→ **Trecho do texto**
Prometheus usa um modelo de dados dimensional:

http_requests_total{method="GET", endpoint="/api/users", status="200"} 1027
http_requests_total{method="POST", endpoint="/api/users", status="201"} 45
http_requests_total{method="GET", endpoint="/api/users", status="500"} 3
  • Nome da métrica: http_requests_total
  • Labels (dimensões): method, endpoint, status
  • Valor: número atual (timestamp é implícito)

Bibliotecas Go para Prometheus

Instalação

go get github.com/prometheus/client_golang/prometheus
go get github.com/prometheus/client_golang/prometheus/promauto
go get github.com/prometheus/client_golang/prometheus/promhttp

Configuração Básica

package main

import (
    "net/http"
    "time"

    "github.com/prometheus/client_golang/prometheus"
    "github.com/prometheus/client_golang/prometheus/promauto"

→ **Dados para análise**
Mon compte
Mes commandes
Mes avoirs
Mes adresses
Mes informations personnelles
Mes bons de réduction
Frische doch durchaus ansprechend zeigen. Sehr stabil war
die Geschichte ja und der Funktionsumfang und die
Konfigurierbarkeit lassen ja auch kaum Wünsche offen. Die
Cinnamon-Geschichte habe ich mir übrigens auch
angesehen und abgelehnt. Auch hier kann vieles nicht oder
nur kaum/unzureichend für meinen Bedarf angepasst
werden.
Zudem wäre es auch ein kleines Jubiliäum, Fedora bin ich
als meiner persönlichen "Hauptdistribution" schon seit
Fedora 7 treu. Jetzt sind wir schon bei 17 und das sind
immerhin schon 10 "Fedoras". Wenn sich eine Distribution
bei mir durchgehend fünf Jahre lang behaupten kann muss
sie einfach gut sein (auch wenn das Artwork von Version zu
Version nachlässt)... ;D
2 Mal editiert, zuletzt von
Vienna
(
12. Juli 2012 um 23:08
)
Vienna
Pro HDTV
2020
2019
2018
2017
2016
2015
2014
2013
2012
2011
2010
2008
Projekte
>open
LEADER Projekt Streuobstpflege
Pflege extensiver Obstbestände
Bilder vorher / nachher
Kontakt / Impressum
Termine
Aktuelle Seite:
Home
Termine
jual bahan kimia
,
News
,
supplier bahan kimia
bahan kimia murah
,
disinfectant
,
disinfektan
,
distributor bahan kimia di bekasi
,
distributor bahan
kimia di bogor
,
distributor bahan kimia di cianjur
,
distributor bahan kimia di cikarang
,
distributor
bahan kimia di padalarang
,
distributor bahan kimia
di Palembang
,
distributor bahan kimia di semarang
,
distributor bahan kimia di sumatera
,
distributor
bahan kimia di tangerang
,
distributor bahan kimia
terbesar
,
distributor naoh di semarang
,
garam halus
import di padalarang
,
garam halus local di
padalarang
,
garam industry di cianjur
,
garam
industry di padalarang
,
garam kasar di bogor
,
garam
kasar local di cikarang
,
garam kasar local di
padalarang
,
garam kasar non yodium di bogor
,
* * *
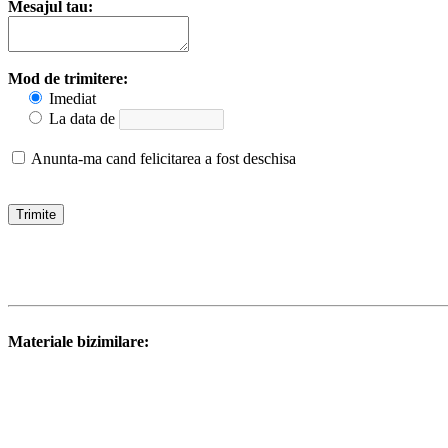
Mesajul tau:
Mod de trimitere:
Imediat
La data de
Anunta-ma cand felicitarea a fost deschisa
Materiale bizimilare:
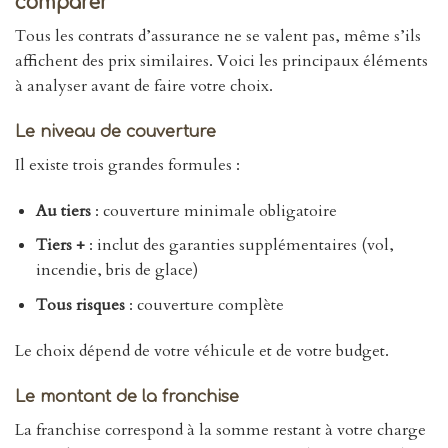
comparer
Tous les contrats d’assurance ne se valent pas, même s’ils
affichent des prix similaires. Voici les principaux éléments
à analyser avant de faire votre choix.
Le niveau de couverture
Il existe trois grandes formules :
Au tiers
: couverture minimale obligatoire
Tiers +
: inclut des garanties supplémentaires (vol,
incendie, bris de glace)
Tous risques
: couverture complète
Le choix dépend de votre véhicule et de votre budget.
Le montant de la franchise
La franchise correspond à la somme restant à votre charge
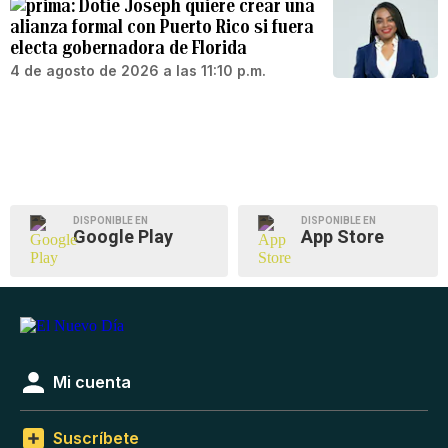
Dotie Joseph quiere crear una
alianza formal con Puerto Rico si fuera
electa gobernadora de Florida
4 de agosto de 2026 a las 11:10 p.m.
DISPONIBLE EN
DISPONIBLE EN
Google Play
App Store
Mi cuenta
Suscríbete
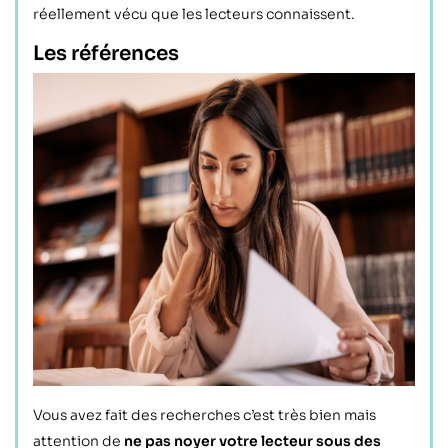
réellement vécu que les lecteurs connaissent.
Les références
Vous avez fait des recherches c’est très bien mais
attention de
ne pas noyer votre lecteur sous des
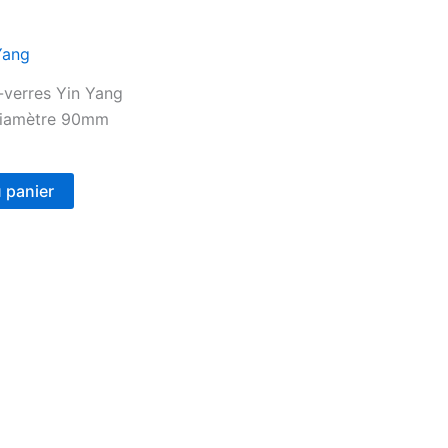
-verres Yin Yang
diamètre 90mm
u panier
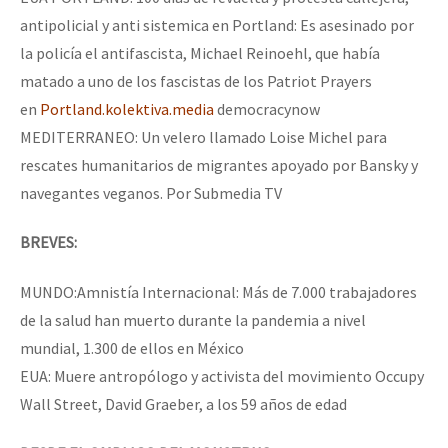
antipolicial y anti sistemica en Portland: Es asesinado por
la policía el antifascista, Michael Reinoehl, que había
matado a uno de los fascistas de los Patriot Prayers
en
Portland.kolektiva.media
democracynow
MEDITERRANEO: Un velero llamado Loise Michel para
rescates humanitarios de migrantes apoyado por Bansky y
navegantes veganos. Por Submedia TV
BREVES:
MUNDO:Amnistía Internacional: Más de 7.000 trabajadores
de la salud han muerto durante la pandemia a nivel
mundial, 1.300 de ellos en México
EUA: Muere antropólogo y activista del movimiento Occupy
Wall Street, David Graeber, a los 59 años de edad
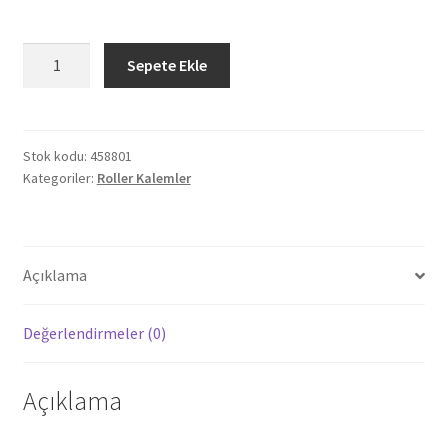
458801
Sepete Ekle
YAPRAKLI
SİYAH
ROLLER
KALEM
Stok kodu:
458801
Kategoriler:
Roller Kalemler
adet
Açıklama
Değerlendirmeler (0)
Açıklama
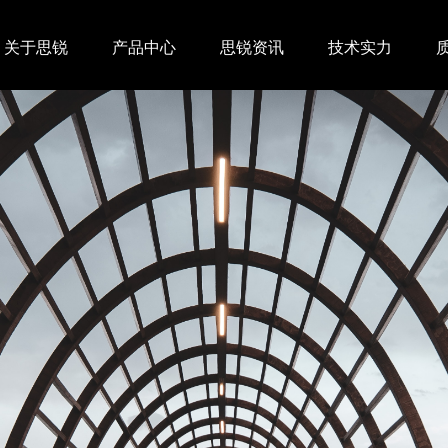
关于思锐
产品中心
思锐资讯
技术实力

→ **Enunciado**
Extraia, sem nenhuma alteração, a parte do trecho sobre o Prometheus que começa nas palavras "Prometheus usa um" e termina logo após as palavras "(timestamp é implícito)". O material acima não é necessário para resolver o exercício.

→ **Resposta ao problema**
Prometheus usa um modelo de dados dimensional:

http_requests_total{method="GET", endpoint="/api/users", status="200"} 1027
http_requests_total{method="POST", endpoint="/api/users", status="201"} 45
http_requests_total{method="GET", endpoint="/api/users", status="500"} 3
  • Nome da métrica: http_requests_total
  • Labels (dimensões): method, endpoint, status
  • Valor: número atual (timestamp é implícito)